Duration of Unemployment
BLS Table A-12 tells a sad story. Over 6.2 million unemployed have been out of work for 27 weeks or more. That is 41.8% of the total. Once you lose your job, it is likely to be gone for a while.
Unless Congress extends unemployment benefits in the November lame-duck session, an estimated 2+ million would-be workers, will lose their benefits.
Stop and think as to what that might mean for spending, bankruptcies, foreclosures, etc.
No doubt that is weighing on consumer psychology, and it will continue to weigh on consumer psychology until there is a meaningful uptick in jobs.
Final Thoughts
Here is a point I made over two years ago that has now come to fruition: "Boomers will be competing against their kids and grandkids for jobs at Walmart and McDonalds."
Look at the average age of greeters at Walmart and the ages of some employees at fast-food restaurants. Think those people are working because they want to work or because they need to work?
Now look at things from the perspective of management. Would you rather hire someone over 62 who collects Medicare or someone 25 starting a family in need of family medical insurance?
What about kids are graduating from college with no prospects of a job and moving back home with mom and dad? What does that do to family formation and the need for goods and services?
Avoiding the Double-Dip?
Bernanke is certainly doing everything he can to avoid a double-dip, but it is highly unlikely QEII will do any good. I made the case in Three Reasons QEII Will "Backfire"; Pavlov's Dogs and the "No Choice" Argument Yet Again.

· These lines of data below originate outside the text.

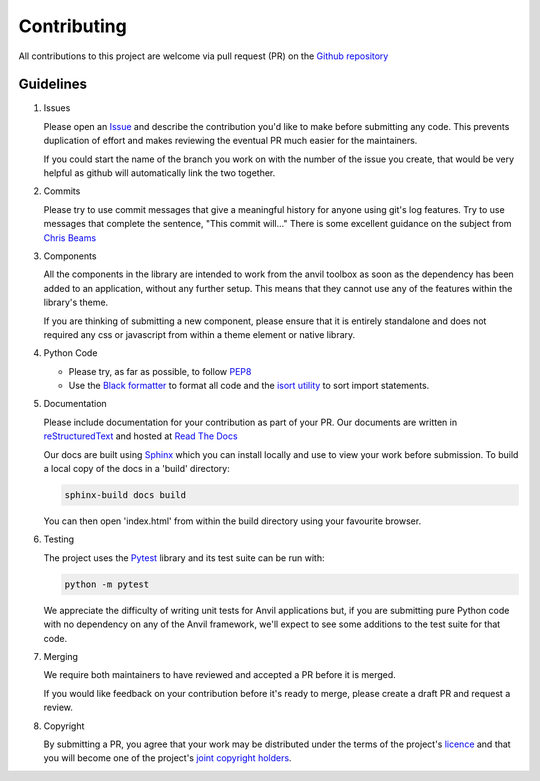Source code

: Contributing
============
All contributions to this project are welcome via pull request (PR) on the `Github repository <https://github.com/anvilistas/anvil-extras>`_

Guidelines
----------
#. Issues

   Please open an `Issue <https://github.com/anvilistas/anvil-extras/issues>`_ and describe the contribution you'd like to make before submitting any code. This prevents duplication of effort and makes reviewing the eventual PR much easier for the maintainers.

   If you could start the name of the branch you work on with the number of the issue you create, that would be very helpful as github will automatically link the two together.
#. Commits

   Please try to use commit messages that give a meaningful history for anyone using git's log features. Try to use messages that complete the sentence, "This commit will..." There is some excellent guidance on the subject from `Chris Beams <https://chris.beams.io/posts/git-commit/>`_
#. Components

   All the components in the library are intended to work from the anvil toolbox as soon as the dependency has been added to an application, without any further setup. This means that they cannot use any of the features within the library's theme.

   If you are thinking of submitting a new component, please ensure that it is entirely standalone and does not required any css or javascript from within a theme element or native library.
#. Python Code

   * Please try, as far as possible, to follow `PEP8 <https://www.python.org/dev/peps/pep-0008/>`_
   * Use the `Black formatter <https://github.com/ambv/black>`_ to format all code and the `isort utility <https://github.com/timothycrosley/isort>`_ to sort import statements.
#. Documentation

   Please include documentation for your contribution as part of your PR. Our documents are written in `reStructuredText <https://en.wikipedia.org/wiki/ReStructuredText>`_ and hosted at `Read The Docs <https://anvil-extras.readthedocs.io/en/latest/>`_

   Our docs are built using `Sphinx <https://www.sphinx-doc.org/en/master/index.html>`_ which you can install locally and use to view your work before submission. To build a local copy of the docs in a 'build' directory:

   .. code-block::

       sphinx-build docs build

   You can then open 'index.html' from within the build directory using your favourite browser.
#. Testing

   The project uses the `Pytest <https://docs.pytest.org/en/stable/>`_ library and its test suite can be run with:

   .. code-block::

       python -m pytest

   We appreciate the difficulty of writing unit tests for Anvil applications but, if you are submitting pure Python code with no dependency on any of the Anvil framework, we'll expect to see some additions to the test suite for that code.
#. Merging

   We require both maintainers to have reviewed and accepted a PR before it is merged.
   
   If you would like feedback on your contribution before it's ready to merge, please create a draft PR and request a review.
#. Copyright

   By submitting a PR, you agree that your work may be distributed under the terms of the project's `licence <https://github.com/anvilistas/anvil-extras/blob/master/LICENSE>`_ and that you will become one of the project's `joint copyright holders <https://github.com/anvilistas/anvil-extras/graphs/contributors>`_.
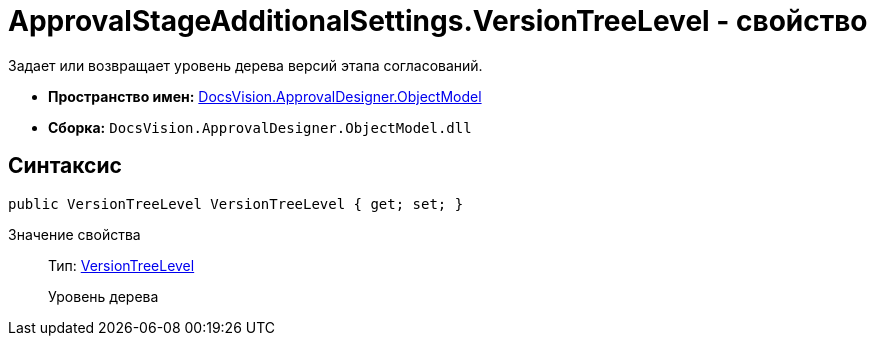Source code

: = ApprovalStageAdditionalSettings.VersionTreeLevel - свойство

Задает или возвращает уровень дерева версий этапа согласований.

* *Пространство имен:* xref:api/DocsVision/Platform/ObjectModel/ObjectModel_NS.adoc[DocsVision.ApprovalDesigner.ObjectModel]
* *Сборка:* `DocsVision.ApprovalDesigner.ObjectModel.dll`

== Синтаксис

[source,csharp]
----
public VersionTreeLevel VersionTreeLevel { get; set; }
----

Значение свойства::
Тип: xref:api/DocsVision/ApprovalDesigner/ObjectModel/VersionTreeLevel_EN.adoc[VersionTreeLevel]
+
Уровень дерева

Please give that a read if you have not yet done so.
If Congress raises taxes and does not extend unemployment benefits I think a double-dip recession is a given.
Regardless, if "housing is the business cycle" then things prospects for jobs do not look good, whether there is a double-dip or not.
In conclusion, we are likely in for a period of low-growth or no-growth accompanied by painfully high unemployment for quite some time. Is that what the stock market has priced in?